La catégorie lightweight n’a jamais manqué de talents, mais elle se retrouve aujourd’hui à un tournant. Sans son champion de référence, le sommet est plus accessible, plus exposé, et surtout plus disputé. Daniel Cormier, désormais analyste attentif de l’évolution des divisions, estime que cette transition est déjà bien avancée.
En déplacement en Thaïlande, l’ancien double champion s’est exprimé sur la nouvelle dynamique des -70 kg. Son constat est clair : certains combattants ont pris une longueur d’avance, tant sur le plan sportif que dans leur capacité à s’imposer comme figures centrales de la division.
Cormier n’a laissé planer aucun doute sur son choix principal. Pour lui, Arman Tsarukyan est aujourd’hui la référence absolue chez les lightweights. Une position qu’il justifie par la constance du combattant arménien, sa pression permanente et son niveau technique, jugé supérieur à la concurrence actuelle. Une lecture partagée par plusieurs observateurs, d’après des informations recueillies par MMA Déferlante.

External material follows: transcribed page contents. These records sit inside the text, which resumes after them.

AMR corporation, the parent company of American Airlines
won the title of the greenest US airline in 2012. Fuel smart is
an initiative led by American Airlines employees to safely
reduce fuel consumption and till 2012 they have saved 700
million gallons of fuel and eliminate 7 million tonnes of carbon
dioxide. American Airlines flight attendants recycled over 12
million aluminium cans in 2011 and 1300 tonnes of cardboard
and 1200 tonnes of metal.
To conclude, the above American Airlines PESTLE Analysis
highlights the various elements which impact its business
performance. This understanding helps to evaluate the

Un duel potentiel pour redessiner la division
Mais Daniel Cormier ne s’arrête pas à un seul nom. Lorsqu’il évoque l’avenir immédiat de la catégorie, un autre profil s’impose naturellement dans son analyse : Ilia Topuria. Déjà installé au sommet après avoir marqué l’histoire dans deux divisions, l’Espagnol incarne, selon Cormier, l’autre pôle fort de l’élite actuelle.

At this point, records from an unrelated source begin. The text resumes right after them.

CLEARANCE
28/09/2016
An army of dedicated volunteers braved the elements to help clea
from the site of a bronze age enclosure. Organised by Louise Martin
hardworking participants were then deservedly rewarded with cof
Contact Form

Plus que le niveau pur, Cormier insiste sur ce qu’il appelle « quelque chose en plus ». Une aura, une intensité, une capacité à générer de l’attente. Pour lui, un affrontement entre Tsarukyan et Topuria ne serait pas seulement un combat de très haut niveau, mais un événement structurant pour l’avenir des lightweights.

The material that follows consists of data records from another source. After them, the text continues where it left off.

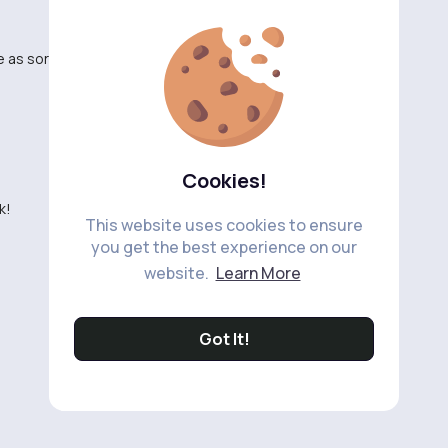
 as sort. 🔴
Cookies!
k!
This website uses cookies to ensure
you get the best experience on our
website.
Learn More
Got It!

Dans l’esprit de l’ancien champion, cette affiche représente la suite logique de l’évolution de la division. Un duel capable de désigner le véritable patron de la catégorie et de définir le prochain cycle du lightweight à l’Ultimate Fighting Championship. Un combat qui, s’il venait à se concrétiser, pourrait bien façonner durablement le visage de la division.